Lack of commercial support -- the kind Jon is offering --
is one of the impediments to industry taking Ocaml seriously.
    


Don't you think the worst problem for the industry is the lack of 
retro-compatibility ? 

Between 3.09 and 3.10 (a *minor* version number change), a lot of program 
using camlp4 stopped compiling. If a company has a 100 000 lines code (or 
more) to revise just for that, it could be kind of a problem.

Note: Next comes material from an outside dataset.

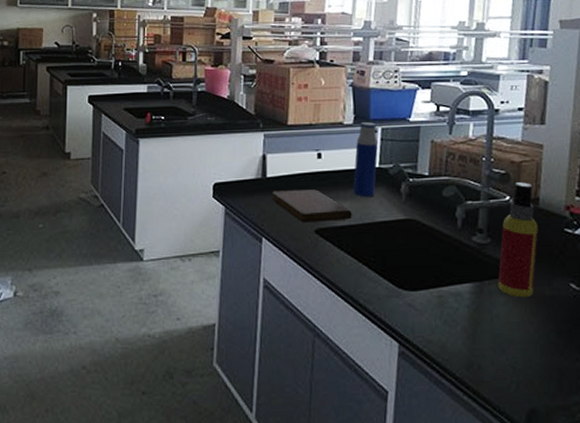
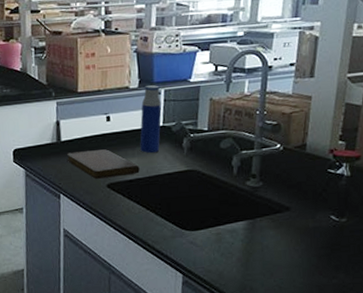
spray bottle: present [497,182,539,298] -> none [268,131,305,231]

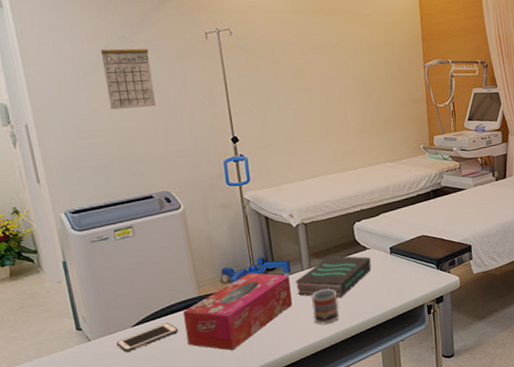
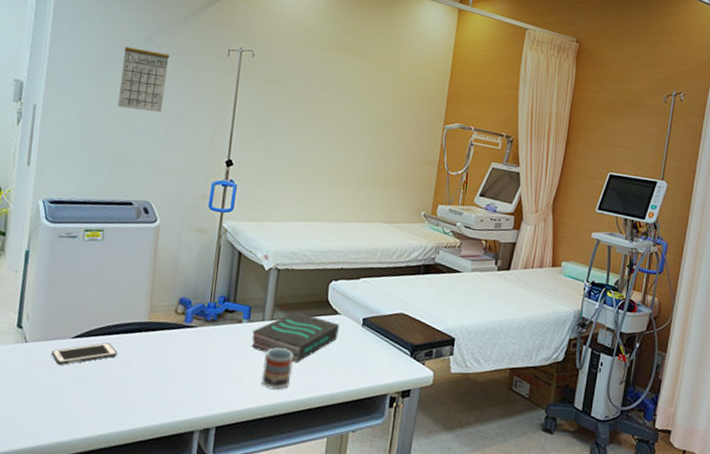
tissue box: present [182,273,293,351] -> none [122,310,247,393]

And so many things are just unspecified. I know it's a bad idea, whatever 
language you use, to rely on the order of evaluation of the argument of a 
function, but to say "this order may change one day" is to tell 
industrialists : "if you have some "not so good" programmers, even if you 
make all the test you want on your program to check it works, one day it may 
just stop working because we changed the order or evaluation, or worst, a lot 
of silent bugs can appear". 
  
Which explains why industry is so wary of languages like Java and C++, and refuses to adopt them.

Oh, wait.

Seriously, you can protect against a "not so good" programmer.  Java tried, they really tried.  But you can't have decent performance and absolute reproducability- as Java discovered with floating point numbers and memory behavior in a multi-threaded program, among other problems.  Witness all the rants about Java's "Write once, debug everywhere" problems.

One thing I really like about Ocaml is that if order of evaluation is important, it gives me a way to enforce a specific ordering.  And it's not even an obscure part of the language (let/in definitions).